**Work task:** Go through the records below and count every line containing "subtitle". Reply with the count alone.

[Document structure recognition data]
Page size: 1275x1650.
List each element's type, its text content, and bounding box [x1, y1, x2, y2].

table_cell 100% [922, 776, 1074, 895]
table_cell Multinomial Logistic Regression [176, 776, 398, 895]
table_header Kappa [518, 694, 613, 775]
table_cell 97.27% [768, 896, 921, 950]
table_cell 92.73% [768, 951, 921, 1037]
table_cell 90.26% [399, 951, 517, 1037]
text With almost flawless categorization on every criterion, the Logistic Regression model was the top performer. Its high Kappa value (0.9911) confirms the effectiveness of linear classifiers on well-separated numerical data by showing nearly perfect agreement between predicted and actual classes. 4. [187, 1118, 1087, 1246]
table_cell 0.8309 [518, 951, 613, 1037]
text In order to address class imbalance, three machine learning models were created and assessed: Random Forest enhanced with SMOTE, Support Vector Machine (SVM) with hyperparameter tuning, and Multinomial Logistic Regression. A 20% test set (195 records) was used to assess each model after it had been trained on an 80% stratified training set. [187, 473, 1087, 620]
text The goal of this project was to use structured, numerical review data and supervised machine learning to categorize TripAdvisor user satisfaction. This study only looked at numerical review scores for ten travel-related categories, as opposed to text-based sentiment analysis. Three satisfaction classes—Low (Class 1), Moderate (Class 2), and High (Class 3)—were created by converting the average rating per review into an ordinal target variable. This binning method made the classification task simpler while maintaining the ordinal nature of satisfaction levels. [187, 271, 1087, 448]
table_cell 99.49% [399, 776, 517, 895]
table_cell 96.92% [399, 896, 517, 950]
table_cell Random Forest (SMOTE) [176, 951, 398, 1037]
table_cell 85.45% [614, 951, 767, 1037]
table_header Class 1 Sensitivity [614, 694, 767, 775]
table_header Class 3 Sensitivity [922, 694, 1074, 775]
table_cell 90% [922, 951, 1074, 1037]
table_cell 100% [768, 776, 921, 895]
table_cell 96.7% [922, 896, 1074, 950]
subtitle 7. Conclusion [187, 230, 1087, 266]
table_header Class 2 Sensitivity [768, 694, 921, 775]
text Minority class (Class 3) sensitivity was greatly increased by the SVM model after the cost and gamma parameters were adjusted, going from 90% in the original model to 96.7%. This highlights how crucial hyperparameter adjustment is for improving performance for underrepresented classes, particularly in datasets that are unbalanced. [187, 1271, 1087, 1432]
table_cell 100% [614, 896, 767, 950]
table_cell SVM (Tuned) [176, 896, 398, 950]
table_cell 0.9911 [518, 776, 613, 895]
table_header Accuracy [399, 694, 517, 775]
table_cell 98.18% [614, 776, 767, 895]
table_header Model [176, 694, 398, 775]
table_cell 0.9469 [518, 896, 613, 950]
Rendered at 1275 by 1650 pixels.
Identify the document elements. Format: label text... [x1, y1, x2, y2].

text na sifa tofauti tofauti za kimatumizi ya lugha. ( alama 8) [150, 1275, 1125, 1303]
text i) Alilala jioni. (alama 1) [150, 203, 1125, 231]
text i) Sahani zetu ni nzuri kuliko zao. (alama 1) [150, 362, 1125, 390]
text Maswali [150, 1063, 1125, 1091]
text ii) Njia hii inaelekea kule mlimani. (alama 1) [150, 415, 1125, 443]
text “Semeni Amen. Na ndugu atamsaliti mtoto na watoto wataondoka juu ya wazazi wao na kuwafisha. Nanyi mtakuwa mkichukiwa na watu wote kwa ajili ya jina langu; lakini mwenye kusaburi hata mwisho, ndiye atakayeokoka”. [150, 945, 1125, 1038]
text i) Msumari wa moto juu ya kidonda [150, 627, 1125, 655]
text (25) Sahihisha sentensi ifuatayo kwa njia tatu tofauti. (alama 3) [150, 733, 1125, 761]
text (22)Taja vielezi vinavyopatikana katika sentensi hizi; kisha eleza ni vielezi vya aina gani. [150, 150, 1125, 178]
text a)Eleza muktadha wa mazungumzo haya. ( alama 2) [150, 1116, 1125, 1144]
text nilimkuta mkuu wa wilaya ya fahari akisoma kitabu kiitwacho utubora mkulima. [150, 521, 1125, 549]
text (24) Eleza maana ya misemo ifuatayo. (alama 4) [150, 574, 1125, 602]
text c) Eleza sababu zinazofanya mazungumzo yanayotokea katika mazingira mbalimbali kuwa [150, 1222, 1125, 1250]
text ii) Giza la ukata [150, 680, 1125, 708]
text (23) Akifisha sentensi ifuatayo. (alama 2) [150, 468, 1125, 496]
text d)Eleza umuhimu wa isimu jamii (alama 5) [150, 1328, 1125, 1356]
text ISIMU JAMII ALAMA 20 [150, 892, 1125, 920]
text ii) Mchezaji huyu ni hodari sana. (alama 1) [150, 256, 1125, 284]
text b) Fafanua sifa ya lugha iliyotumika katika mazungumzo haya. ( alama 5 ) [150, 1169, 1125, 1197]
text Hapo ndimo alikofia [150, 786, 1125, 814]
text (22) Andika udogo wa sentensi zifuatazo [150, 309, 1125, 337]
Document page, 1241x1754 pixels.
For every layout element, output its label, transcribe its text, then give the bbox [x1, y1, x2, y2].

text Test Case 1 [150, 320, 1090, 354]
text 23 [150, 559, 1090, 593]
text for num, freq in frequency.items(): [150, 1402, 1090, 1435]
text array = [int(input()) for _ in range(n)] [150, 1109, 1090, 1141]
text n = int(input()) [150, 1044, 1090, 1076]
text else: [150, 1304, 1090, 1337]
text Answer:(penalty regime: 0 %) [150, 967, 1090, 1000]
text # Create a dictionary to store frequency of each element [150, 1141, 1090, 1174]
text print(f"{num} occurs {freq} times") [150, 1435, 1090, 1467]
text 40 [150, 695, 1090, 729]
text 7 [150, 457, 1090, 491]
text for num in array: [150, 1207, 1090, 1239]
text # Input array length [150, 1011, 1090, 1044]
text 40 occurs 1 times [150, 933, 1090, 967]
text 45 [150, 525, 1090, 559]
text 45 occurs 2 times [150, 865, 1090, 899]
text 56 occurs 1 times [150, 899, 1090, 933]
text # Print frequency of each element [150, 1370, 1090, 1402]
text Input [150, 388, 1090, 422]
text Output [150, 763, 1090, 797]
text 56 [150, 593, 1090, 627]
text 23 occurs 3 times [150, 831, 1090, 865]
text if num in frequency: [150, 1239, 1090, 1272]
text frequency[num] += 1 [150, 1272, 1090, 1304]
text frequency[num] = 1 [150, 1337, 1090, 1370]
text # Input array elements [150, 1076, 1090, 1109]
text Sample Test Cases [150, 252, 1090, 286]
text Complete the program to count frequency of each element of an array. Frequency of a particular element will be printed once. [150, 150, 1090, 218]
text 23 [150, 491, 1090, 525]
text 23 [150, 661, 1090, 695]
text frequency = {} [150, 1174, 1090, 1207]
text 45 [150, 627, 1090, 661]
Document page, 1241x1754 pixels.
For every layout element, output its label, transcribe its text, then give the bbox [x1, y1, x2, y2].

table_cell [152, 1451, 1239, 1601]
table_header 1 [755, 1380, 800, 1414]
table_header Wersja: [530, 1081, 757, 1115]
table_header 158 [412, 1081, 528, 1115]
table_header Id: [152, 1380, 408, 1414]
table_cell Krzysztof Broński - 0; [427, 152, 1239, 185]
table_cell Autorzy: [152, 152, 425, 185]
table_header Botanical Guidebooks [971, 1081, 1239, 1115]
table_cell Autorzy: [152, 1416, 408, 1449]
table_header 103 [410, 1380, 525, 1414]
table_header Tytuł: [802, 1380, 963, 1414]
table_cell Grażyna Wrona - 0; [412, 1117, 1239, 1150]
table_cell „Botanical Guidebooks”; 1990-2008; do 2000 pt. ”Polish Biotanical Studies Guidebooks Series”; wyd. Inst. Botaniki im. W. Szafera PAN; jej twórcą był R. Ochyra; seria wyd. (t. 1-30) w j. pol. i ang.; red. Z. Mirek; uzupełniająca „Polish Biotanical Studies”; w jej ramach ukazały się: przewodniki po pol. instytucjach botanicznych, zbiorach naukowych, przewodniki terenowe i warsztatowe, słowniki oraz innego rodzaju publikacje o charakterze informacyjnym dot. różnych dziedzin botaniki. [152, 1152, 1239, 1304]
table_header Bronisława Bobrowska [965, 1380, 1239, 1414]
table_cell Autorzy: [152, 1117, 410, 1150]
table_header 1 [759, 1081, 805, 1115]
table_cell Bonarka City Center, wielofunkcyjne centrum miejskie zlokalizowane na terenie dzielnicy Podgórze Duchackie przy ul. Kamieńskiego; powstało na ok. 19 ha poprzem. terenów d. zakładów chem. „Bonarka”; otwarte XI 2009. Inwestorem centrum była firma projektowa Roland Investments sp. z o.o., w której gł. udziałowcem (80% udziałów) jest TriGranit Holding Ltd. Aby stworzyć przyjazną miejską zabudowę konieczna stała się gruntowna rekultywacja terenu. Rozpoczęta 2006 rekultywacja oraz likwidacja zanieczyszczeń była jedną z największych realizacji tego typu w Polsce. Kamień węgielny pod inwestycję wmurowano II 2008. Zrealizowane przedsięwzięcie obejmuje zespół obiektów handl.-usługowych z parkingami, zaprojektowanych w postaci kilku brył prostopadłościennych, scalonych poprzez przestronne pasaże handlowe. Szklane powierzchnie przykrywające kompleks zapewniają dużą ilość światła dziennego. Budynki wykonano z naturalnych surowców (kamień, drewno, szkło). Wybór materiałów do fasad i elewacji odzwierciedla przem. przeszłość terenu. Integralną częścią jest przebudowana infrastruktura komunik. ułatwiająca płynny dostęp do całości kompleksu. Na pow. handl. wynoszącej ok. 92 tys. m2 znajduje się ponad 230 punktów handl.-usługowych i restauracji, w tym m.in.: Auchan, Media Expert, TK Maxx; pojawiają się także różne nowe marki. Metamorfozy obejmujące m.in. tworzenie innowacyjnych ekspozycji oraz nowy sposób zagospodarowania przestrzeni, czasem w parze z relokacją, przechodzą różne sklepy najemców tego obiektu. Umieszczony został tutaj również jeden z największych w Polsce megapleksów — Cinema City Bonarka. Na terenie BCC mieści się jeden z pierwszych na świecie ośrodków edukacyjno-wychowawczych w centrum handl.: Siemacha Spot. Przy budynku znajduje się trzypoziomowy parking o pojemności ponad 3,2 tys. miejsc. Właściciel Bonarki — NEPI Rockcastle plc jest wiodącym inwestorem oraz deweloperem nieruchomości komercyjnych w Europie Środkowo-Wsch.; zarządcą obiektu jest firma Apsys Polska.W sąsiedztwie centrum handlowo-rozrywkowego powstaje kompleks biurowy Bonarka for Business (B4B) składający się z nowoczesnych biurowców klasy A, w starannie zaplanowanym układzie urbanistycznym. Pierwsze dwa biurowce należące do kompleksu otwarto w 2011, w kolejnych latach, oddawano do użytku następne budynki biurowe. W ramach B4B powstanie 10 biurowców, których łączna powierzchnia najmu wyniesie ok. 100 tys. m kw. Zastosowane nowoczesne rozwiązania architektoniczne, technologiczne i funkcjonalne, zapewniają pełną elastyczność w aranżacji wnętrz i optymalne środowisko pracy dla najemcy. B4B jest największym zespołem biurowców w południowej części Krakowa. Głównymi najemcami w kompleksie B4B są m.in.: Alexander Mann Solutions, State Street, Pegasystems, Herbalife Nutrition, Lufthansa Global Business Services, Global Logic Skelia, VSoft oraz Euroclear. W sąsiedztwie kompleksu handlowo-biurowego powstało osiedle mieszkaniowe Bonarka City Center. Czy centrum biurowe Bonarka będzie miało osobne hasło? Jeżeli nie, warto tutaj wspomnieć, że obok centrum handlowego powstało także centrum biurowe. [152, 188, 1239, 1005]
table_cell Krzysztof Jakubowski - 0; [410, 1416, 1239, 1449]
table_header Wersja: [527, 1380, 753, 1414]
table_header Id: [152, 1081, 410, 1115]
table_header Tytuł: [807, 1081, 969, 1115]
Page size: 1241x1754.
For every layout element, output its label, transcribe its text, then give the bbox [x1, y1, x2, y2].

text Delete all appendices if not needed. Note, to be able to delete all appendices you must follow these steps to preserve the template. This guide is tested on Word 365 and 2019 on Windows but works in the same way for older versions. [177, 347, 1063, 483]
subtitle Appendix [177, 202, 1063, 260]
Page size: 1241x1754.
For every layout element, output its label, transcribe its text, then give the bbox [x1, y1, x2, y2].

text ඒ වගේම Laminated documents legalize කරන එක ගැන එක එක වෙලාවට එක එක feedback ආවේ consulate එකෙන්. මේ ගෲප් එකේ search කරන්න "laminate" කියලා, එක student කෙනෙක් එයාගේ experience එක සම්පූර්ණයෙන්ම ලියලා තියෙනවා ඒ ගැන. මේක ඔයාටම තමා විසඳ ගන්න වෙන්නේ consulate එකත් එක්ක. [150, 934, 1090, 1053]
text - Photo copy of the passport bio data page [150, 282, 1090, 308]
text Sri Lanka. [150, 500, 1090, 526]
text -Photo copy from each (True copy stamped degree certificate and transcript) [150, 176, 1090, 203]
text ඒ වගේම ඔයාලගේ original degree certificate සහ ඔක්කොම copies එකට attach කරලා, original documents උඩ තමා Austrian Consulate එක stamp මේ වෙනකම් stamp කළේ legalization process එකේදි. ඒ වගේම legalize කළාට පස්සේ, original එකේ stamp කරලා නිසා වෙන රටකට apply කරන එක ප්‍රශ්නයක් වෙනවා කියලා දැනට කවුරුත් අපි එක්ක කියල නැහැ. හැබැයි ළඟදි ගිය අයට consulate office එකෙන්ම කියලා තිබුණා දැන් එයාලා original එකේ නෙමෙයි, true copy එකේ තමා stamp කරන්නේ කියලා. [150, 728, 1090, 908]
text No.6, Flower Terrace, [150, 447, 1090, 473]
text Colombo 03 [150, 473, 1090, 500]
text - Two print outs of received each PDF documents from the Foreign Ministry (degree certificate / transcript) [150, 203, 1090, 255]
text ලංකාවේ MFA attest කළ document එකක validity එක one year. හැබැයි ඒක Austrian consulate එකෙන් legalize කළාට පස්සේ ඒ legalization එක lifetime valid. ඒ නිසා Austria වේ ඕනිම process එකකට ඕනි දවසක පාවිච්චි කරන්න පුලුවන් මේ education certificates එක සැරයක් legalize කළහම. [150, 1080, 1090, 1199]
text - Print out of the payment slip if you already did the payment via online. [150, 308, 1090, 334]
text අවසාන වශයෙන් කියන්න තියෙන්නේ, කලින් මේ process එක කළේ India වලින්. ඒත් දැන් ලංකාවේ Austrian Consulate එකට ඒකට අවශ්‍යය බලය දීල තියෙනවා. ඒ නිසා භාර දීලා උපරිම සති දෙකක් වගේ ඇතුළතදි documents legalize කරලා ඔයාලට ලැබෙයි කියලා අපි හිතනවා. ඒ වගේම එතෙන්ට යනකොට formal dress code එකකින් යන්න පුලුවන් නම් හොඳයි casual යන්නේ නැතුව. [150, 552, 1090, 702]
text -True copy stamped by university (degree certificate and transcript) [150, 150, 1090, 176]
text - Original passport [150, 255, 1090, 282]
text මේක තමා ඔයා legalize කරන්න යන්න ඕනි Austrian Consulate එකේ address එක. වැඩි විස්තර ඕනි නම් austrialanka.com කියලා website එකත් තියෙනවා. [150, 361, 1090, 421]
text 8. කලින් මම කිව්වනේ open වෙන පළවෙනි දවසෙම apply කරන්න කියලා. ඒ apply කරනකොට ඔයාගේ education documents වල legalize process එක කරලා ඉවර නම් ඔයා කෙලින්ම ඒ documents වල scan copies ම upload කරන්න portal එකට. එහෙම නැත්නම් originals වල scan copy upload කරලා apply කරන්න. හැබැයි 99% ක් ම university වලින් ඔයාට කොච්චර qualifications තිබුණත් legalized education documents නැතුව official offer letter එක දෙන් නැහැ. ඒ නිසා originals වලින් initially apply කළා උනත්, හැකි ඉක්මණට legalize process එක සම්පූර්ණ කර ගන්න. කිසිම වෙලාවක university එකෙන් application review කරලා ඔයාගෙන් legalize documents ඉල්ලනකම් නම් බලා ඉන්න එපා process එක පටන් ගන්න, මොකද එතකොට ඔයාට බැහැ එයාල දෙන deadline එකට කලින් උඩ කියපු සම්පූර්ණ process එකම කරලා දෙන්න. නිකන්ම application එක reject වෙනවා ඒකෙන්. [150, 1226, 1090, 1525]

**Result below:** 2